Using the `datetime` package, it is easy to create `timedelta` objects, which store
time period measurements in a very flexible way. This is illustrated by the
following code example:

In [None]:
import datetime

dt1 = datetime.timedelta( hours=1, minutes=20)
dt2 = datetime.timedelta( minutes=90)
dt3 = datetime.timedelta( minutes=5, seconds=5)

print( "dt1 < dt2 ?", dt1 < dt2 )

print( "dt1 < dt3 ?", dt1 < dt3 )

dt4 = dt1 + dt2 + dt3

dt4

### A word of caution

Working with data that involves dates and times can often be difficult, in part because of the different ways that times and dates can be represented (e.g. the order in which days and months are displayed) and because times and dates are different in different places.

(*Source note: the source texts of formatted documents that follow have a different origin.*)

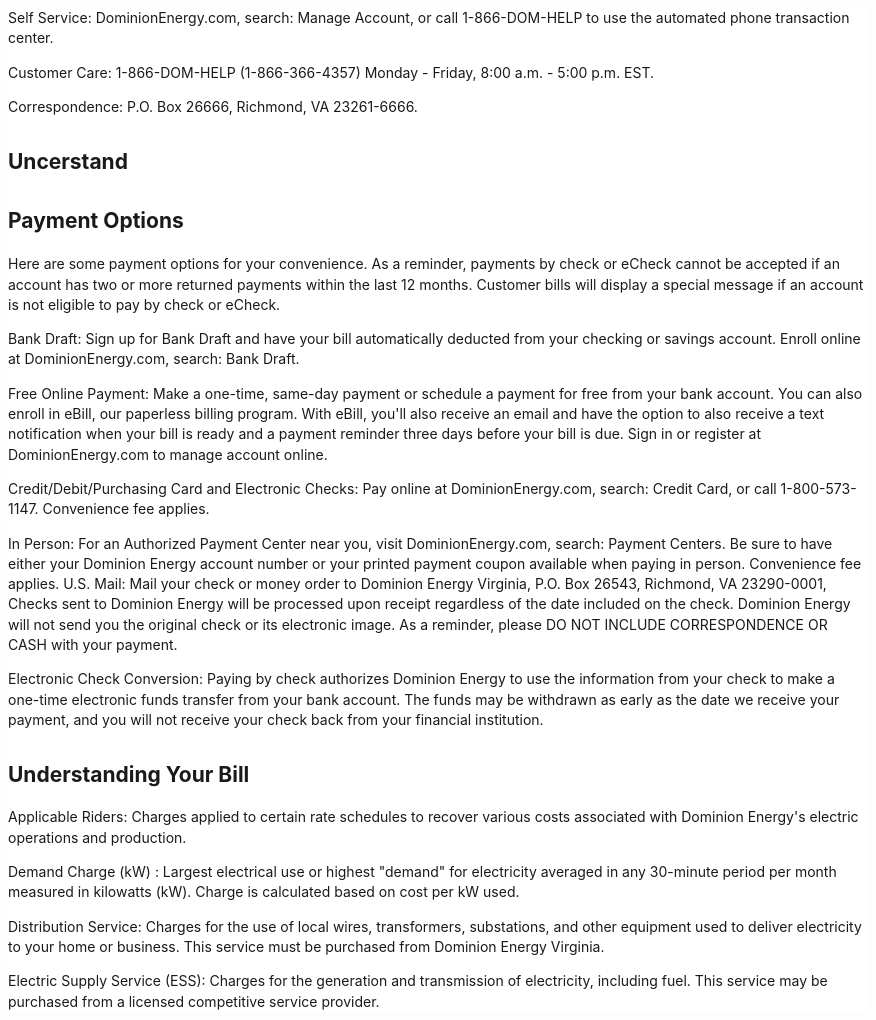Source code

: Self Service: DominionEnergy.com, search: Manage Account, or call 1-866-DOM-HELP to use the automated phone transaction center.

Customer Care: 1-866-DOM-HELP (1-866-366-4357) Monday - Friday, 8:00 a.m. - 5:00 p.m. EST.

Correspondence: P.O. Box 26666, Richmond, VA 23261-6666.

## Uncerstand

## Payment Options

Here are some payment options for your convenience. As a reminder, payments by check or eCheck cannot be accepted if an account has two or more returned payments within the last 12 months. Customer bills will display a special message if an account is not eligible to pay by check or eCheck.

Bank Draft: Sign up for Bank Draft and have your bill automatically deducted from your checking or savings account. Enroll online at DominionEnergy.com, search: Bank Draft.

Free Online Payment: Make a one-time, same-day payment or schedule a payment for free from your bank account. You can also enroll in eBill, our paperless billing program. With eBill, you'll also receive an email and have the option to also receive a text notification when your bill is ready and a payment reminder three days before your bill is due. Sign in or register at DominionEnergy.com to manage account online.

Credit/Debit/Purchasing Card and Electronic Checks: Pay online at DominionEnergy.com, search: Credit Card, or call 1-800-573-1147. Convenience fee applies.

In Person: For an Authorized Payment Center near you, visit DominionEnergy.com, search: Payment Centers. Be sure to have either your Dominion Energy account number or your printed payment coupon available when paying in person. Convenience fee applies.
U.S. Mail: Mail your check or money order to Dominion Energy Virginia, P.O. Box 26543, Richmond, VA 23290-0001, Checks sent to Dominion Energy will be processed upon receipt regardless of the date included on the check. Dominion Energy will not send you the original check or its electronic image. As a reminder, please DO NOT INCLUDE CORRESPONDENCE OR CASH with your payment.

Electronic Check Conversion: Paying by check authorizes Dominion Energy to use the information from your check to make a one-time electronic funds transfer from your bank account. The funds may be withdrawn as early as the date we receive your payment, and you will not receive your check back from your financial institution.

## Understanding Your Bill

Applicable Riders: Charges applied to certain rate schedules to recover various costs associated with Dominion Energy's electric operations and production.

Demand Charge (kW) : Largest electrical use or highest "demand" for electricity averaged in any 30-minute period per month measured in kilowatts (kW). Charge is calculated based on cost per kW used.

Distribution Service: Charges for the use of local wires, transformers, substations, and other equipment used to deliver electricity to your home or business. This service must be purchased from Dominion Energy Virginia.

Electric Supply Service (ESS): Charges for the generation and transmission of electricity, including fuel. This service may be purchased from a licensed competitive service provider.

The source of a lot of problems with dates and times is the fact that there are not an integer number of days in a year and the length of the year changes slightly each year. So if you ever have to work with data that involves dates and times, take extra care, consider possible issues with the data (such as whether it is formated in a consistent way) and check everything you do very carefully.

# Exercise Task

Now you have seen some coding examples of basic data extraction in 
relation to the CSV-based playlist format your should try the following
exercises:

* Reimplement the calculation of total playing time and its output
  in human-readable format using `datetime.timedelta` objects.
  
* Examine the file [big_song_track_dataset.csv](big_song_track_dataset.csv).
  This contains similar data to what is in our playlist format but also has
  a lot of additional information.
  Write a function that can read data from this file and extract 
  a very large playlist datalist from it in the format used above.
  (Do not include information that is not required for our playlist format
  and convert the duration information into a form that can be used by
  your function to calculate the total duration of a playlist.)
  
* Write a function that given a time duration as an input parameter
  can generate a playlist of tracks picked randomly from
  big_song_track_dataset.csv, such that the total playtime is 
  approximately the same as the time duration parameter.
  (You should consider various options of how to fulfill the requirement of the duration being approximately the same. Imagine how this function
  might be used. Should it sometimes give a playlist that is slightly
  longer or slightly shorter. Is it possible to fill time periods
  exactly, or optimally? Perhaps it should have different options
  that can be given as an additional parametar.